*DIRECTIVE 1:*
Say whether each statement agrees with the post about oil wells, answering yes or no and quoting the deciding words of the post. (a) Some producers would rather accept negative prices than shut down a well. (b) A North Dakota sour crude once fell to negative five dollars. (c) The writer finds that most information addresses the question directly.
*DIRECTIVE 2:*
List every web address given in the post about oil wells.
*DIRECTIVE 3:*
How does the post about oil wells explain taking the hit of negative prices?

Looking for info on what seems like a simple question, no-one really wants to take on the subject, most info dances around the idea.

https://www.spglobal.com/marketintelligence/en/news-insights/latest-news-headlines/no-place-to-go-oil-storage-filling-up-amid-collapsing-demand-excess-production-57865154

This one goes into the complexities of gas hydrates and water injection etc, there is obviously a lot of reasons to keep an oil or gas well flowing. (Good luck understanding this one if you do then you should probably not on this forum lol)

https://petrowiki.org/PEH:Well_Production_Problems#Introduction

More reasons to keep the well producing.

https://www.arab-oil-naturalgas.com/natural-gas-well-production-problems/

This statement alone shows the complexities and damage that can arise with just shutting a well in.

Some producers will prefer to take the hit of negative prices -- paying someone to take the oil off their hands -- to the long-term costs of shutting down a well. In the aftermath of the last major downturn, a North Dakota sour crude went to a negative 50 cents.

*INFORMATION SHOWN:*
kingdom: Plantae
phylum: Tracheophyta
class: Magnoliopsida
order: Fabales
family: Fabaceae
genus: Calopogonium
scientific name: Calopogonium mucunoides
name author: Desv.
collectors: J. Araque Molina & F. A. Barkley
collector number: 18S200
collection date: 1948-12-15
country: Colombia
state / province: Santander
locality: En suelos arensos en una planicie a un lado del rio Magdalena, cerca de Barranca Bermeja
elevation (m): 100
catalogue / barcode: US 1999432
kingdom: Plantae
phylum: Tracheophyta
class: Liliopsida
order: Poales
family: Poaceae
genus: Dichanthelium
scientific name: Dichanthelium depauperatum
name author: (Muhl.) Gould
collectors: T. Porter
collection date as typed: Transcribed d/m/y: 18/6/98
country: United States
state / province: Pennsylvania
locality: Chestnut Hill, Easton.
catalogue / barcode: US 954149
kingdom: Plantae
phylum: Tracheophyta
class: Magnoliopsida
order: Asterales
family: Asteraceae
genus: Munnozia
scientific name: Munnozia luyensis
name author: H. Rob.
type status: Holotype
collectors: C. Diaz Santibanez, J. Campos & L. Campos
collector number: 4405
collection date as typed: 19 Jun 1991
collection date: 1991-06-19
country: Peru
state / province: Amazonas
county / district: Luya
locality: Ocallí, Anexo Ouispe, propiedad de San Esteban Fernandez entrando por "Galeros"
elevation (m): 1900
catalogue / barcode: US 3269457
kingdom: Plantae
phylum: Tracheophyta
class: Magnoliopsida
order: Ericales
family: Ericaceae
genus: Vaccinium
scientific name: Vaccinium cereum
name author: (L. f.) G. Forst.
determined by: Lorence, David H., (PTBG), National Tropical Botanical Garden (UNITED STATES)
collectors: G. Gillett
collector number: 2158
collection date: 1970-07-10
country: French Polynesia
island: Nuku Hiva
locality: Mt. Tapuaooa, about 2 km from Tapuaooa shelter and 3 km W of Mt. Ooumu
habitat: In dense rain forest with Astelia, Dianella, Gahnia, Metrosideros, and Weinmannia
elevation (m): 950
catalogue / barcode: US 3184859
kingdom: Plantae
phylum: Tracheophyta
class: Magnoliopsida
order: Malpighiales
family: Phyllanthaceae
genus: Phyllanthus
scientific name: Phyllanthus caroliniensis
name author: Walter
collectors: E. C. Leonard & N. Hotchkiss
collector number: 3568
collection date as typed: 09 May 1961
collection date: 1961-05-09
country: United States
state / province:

*FULL OUTPUT 1:*
(a) Yes: "Some producers will prefer to take the hit of negative prices -- paying someone to take the oil off their hands -- to the long-term costs of shutting down a well."
(b) No: "a North Dakota sour crude went to a negative 50 cents."
(c) No: "most info dances around the idea."

*FULL OUTPUT 2:*
- https://www.spglobal.com/marketintelligence/en/news-insights/latest-news-headlines/no-place-to-go-oil-storage-filling-up-amid-collapsing-demand-excess-production-57865154
- https://petrowiki.org/PEH:Well_Production_Problems#Introduction
- https://www.arab-oil-naturalgas.com/natural-gas-well-production-problems/

*FULL OUTPUT 3:*
It means paying someone to take the oil off their hands.